WHAT YOU HAVE TO DO: Images excluded, repeat each entry below exactly.

[Excerpts from a dataset]

┄┄┄┄┄┄┄┄┄┄┄┄┄┄┄┄┄┄┄┄

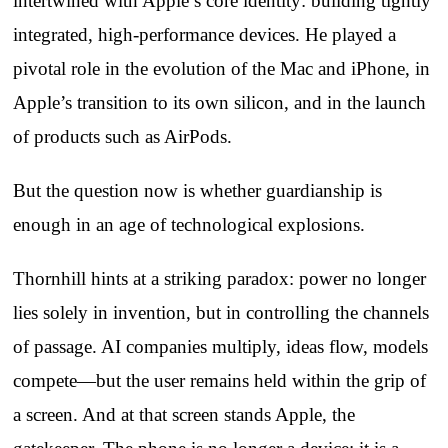
intertwined with Apple’s core identity: building tightly
integrated, high‑performance devices. He played a
pivotal role in the evolution of the Mac and iPhone, in
Apple’s transition to its own silicon, and in the launch
of products such as AirPods.
But the question now is whether guardianship is
enough in an age of technological explosions.
Thornhill hints at a striking paradox: power no longer
lies solely in invention, but in controlling the channels
of passage. AI companies multiply, ideas flow, models
compete—but the user remains held within the grip of
a screen. And at that screen stands Apple, the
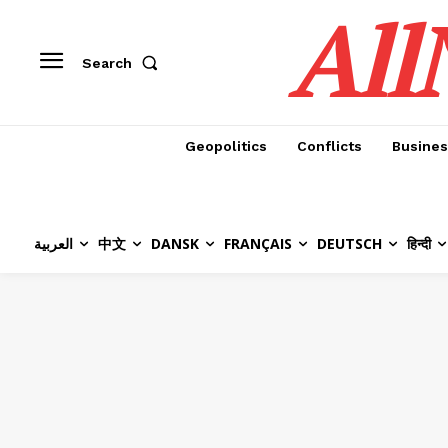
All
Search
Geopolitics
Conflicts
Busines
العربية
中文
DANSK
FRANÇAIS
DEUTSCH
हिन्दी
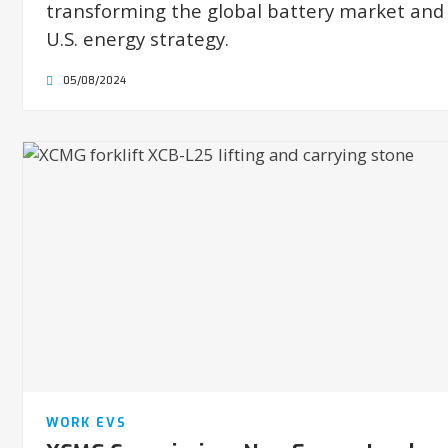
transforming the global battery market and
U.S. energy strategy.
05/08/2024
WORK EVS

┄┄┄┄┄┄┄┄┄┄┄┄┄┄┄┄┄┄┄┄

OUTPUT FOR THIS TASK:
intertwined with Apple’s core identity: building tightly
integrated, high‑performance devices. He played a
pivotal role in the evolution of the Mac and iPhone, in
Apple’s transition to its own silicon, and in the launch
of products such as AirPods.
But the question now is whether guardianship is
enough in an age of technological explosions.
Thornhill hints at a striking paradox: power no longer
lies solely in invention, but in controlling the channels
of passage. AI companies multiply, ideas flow, models
compete—but the user remains held within the grip of
a screen. And at that screen stands Apple, the
All
Search
Geopolitics
Conflicts
Busines
العربية
中文
DANSK
FRANÇAIS
DEUTSCH
हिन्दी
transforming the global battery market and
U.S. energy strategy.
05/08/2024
WORK EVS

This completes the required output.